▸ **Challenges**:
**A.** In the passage on St. Marx Cemetery, what was the cemetery named after?
**B.** Copy out the records line for line, starting at their first line and ending with the line that contains "color balance rgb: linear".

▸ **Selected extract**:
++++++++++++++++++++

St. Marx Cemetery (Sankt Marxer Friedhof) is a cemetery in the Landstraße district of Vienna, used from 1784 until 1874. It contains the unmarked grave of the famous composer Wolfgang Amadeus Mozart.

History 
The cemetery was named after a nearby almshouse whose chapel had been consecrated to St Mark. It opened in 1784 following a decree by Emperor Joseph II that forbade further burials in cemeteries within the outer walls of the city of Vienna. He also ordered that bodies should be buried in unmarked graves, without coffins or embalming. This regulation however never came into effect in Vienna, because the government of the city denied its approval because the populace did not want to be reminded of the mass graves of plague times. There were no mass graves in late 18th-century Vienna.

Thus the common assumption that Mozart's grave was unmarked because he was too poor is false. His burial in 1791 after a funeral in the Stephansdom simply followed the regulations of the day.

++++++++++++++++++++

▸ **Exercise input**:
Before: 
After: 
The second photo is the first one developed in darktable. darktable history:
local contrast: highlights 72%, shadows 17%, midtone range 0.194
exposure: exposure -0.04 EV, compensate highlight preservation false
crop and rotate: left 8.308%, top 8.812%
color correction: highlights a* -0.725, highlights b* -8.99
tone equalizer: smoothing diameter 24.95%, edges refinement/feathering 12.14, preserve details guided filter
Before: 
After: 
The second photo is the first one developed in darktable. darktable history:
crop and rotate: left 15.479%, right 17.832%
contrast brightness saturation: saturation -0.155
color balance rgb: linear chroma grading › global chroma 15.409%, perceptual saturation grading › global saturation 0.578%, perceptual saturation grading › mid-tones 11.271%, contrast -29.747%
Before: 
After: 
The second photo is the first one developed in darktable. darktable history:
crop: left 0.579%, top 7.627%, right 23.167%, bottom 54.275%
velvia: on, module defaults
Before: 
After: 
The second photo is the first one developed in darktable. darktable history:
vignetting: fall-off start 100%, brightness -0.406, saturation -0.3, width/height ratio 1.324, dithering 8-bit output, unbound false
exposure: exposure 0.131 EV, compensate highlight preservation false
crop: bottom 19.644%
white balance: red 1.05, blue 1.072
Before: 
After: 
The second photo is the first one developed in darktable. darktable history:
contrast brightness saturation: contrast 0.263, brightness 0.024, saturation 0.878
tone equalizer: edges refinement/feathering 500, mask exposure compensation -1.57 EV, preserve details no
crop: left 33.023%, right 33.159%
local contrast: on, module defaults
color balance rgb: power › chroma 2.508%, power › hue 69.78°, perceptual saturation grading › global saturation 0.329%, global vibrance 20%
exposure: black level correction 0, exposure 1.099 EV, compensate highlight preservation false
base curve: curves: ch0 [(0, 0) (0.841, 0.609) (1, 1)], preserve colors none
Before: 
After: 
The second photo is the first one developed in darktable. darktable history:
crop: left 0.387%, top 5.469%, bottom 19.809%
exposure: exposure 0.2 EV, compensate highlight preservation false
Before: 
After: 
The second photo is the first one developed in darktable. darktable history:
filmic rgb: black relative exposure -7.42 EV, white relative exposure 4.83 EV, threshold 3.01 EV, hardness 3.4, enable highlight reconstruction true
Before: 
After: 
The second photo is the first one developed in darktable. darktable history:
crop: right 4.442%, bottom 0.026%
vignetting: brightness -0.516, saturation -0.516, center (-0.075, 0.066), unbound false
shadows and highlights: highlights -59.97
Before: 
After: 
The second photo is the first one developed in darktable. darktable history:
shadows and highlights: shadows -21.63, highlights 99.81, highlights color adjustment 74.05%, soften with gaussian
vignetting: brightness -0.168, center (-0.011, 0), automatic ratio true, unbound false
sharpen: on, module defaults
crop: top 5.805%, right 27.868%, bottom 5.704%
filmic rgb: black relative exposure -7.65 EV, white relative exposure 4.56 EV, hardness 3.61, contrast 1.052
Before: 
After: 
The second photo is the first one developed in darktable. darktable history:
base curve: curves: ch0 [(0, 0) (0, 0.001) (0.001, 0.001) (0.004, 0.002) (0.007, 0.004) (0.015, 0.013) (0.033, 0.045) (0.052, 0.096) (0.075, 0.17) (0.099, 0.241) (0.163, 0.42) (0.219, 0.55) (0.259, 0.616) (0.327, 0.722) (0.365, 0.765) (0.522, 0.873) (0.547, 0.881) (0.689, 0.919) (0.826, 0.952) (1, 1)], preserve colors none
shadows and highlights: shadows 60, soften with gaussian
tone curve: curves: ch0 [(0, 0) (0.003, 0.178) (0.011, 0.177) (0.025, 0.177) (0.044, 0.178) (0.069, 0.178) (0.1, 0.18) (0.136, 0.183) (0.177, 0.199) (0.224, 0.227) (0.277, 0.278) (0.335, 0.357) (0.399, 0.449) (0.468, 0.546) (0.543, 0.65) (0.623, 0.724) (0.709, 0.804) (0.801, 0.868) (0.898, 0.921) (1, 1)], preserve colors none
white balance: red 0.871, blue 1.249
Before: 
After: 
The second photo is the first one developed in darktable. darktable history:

++++++++++++++++++++

▸ **Solutions**:
**A.** A nearby almshouse whose chapel had been consecrated to St Mark.

**B.**
Before: 
After: 
The second photo is the first one developed in darktable. darktable history:
local contrast: highlights 72%, shadows 17%, midtone range 0.194
exposure: exposure -0.04 EV, compensate highlight preservation false
crop and rotate: left 8.308%, top 8.812%
color correction: highlights a* -0.725, highlights b* -8.99
tone equalizer: smoothing diameter 24.95%, edges refinement/feathering 12.14, preserve details guided filter
Before: 
After: 
The second photo is the first one developed in darktable. darktable history:
crop and rotate: left 15.479%, right 17.832%
contrast brightness saturation: saturation -0.155
color balance rgb: linear chroma grading › global chroma 15.409%, perceptual saturation grading › global saturation 0.578%, perceptual saturation grading › mid-tones 11.271%, contrast -29.747%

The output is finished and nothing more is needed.